At intervals of a decade or so I reread what I consider to be the great books of architecture. The real standbys have been Venturi's Complexity and Contradiction in Architecture, Le Corbusier’s Towards a New Architecture, Rem Koolhaas’s Delirious New York and Jane Jacobs’s Death and Life of Great American Cities. Depending on my stage in life—and on ambient circumstance—they become different books. Death and Life is now ascendant in my estimation, while the others are sounding a bit foolish for the first time. The books haven’t changed of course, but I have, and so has the general prospect. I am now a 37-year veteran of practice; and the 21st century is rather up to its neck in environmental, economic, and social crises. The conceptual and the aesthetic now seem to matter much less; and what does is good, practical know-how about normal humans and the places that serve them well—particularly the modest ones. What is so compelling about Jacobs is that real people with all their foibles come first; and architects, when appearing at all, are dangerous fools. This coincides with my personal experience.

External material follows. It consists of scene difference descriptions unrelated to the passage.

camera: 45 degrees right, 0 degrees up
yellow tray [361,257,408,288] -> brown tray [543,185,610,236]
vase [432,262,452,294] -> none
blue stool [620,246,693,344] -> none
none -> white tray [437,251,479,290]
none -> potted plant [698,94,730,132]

I must emphasize that the modest pragmatism that I now value is not a surrender of ideals, but the result of mature consideration. To read Jacobs is to be in the presence of an adult. This time around the others read variously like the works of a charming scoundrel, a wild-eyed teenager, and a self-indulgent child. I leave it up to you to guess which is which.

Craig Dykers

It is impossible to ignore this book if you have any degree of civility.

Zack McKown

Jacobs’s writing remains invaluable to discussions of sustainability, especially in terms of the social health of communities.